Additionally, MineScape 5.2 introduces four new plug-ins:

  • Haulage Roads, which guides engineers through the process of planning mine-haulage roads and dragline paths. Complex road designs can be completed in minutes, according to Ventyx, allowing engineers to compare multiple design concepts, including horizontal and vertical alignment and cut-and fill volumes.
  • Ring Design, which provides an interactive, three-dimensional Computer Aided Design (3-D CAD) environment from which users can perform underground ring drill mine design and blasting. Visualization and design tools enable users to take into consideration both planned and prior mining at different levels, and generate complex underground mine designs within minutes.

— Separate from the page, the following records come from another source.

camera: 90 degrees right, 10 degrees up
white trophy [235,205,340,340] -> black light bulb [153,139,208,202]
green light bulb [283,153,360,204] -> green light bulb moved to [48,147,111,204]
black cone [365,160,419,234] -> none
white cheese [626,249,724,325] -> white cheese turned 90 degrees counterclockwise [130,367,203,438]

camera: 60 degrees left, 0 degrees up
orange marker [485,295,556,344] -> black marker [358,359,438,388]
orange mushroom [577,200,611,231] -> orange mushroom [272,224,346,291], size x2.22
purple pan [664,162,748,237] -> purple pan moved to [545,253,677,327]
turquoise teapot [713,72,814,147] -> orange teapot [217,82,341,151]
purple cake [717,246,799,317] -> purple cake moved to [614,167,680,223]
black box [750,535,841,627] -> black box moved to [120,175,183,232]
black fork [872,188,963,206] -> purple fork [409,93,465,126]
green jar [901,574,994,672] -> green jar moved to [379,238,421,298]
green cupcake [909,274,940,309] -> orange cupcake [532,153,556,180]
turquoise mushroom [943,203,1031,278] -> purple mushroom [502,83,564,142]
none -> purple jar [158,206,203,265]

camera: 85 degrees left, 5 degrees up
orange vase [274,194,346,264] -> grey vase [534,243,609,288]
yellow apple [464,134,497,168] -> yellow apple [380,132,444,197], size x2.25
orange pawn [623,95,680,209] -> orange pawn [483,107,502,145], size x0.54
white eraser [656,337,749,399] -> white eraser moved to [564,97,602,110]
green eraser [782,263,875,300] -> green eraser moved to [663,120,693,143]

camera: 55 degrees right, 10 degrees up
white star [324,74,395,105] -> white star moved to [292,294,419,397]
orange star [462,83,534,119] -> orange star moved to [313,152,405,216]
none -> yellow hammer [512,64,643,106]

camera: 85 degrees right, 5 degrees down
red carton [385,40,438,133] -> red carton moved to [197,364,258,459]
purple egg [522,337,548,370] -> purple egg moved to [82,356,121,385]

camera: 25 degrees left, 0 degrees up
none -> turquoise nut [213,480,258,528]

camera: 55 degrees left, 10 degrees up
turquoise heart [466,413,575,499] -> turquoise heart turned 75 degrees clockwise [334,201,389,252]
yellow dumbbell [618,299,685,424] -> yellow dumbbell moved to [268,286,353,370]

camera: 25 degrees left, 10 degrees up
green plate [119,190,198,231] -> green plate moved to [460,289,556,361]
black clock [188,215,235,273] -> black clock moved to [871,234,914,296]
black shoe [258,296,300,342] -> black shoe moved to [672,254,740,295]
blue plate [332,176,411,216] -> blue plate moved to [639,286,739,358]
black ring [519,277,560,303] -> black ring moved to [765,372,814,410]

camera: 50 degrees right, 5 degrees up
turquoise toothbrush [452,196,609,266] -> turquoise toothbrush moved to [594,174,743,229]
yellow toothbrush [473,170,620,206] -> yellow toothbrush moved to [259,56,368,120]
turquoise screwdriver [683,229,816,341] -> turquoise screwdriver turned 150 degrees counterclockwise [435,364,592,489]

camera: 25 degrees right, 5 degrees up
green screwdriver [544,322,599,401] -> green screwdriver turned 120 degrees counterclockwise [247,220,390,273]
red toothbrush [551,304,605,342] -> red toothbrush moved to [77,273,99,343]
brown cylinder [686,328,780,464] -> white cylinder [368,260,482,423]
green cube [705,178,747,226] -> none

  • Underground Survey is specifically designed for underground surveying, which provides storage, management and processing of large quantities of survey-point data, as well as standard survey and orthogonal measurements. The 3-D CAD visualization tools enable users to view any selection of survey points and measurements stored in the database, with the capability of drawing schematic drives for which orthogonal measurements exist.
  • Schedule 3-D is an extension of the MineScape Schedule tool, which provides 3-D visualization of mining blocks. Typically used for underground mine scheduling, Schedule 3-D enables users to create, visualize and select designed underground stoping blocks, giving engineers a clear understanding of the scheduling steps, thus stream-lining the process.

Other improvements include the ability to integrate third-party plug-ins, new CAD dimension and measuring tools, improvements in plotting capabilities to make design time faster and more intuitive, and support for Microsoft Windows XP/7 64-bit operating systems.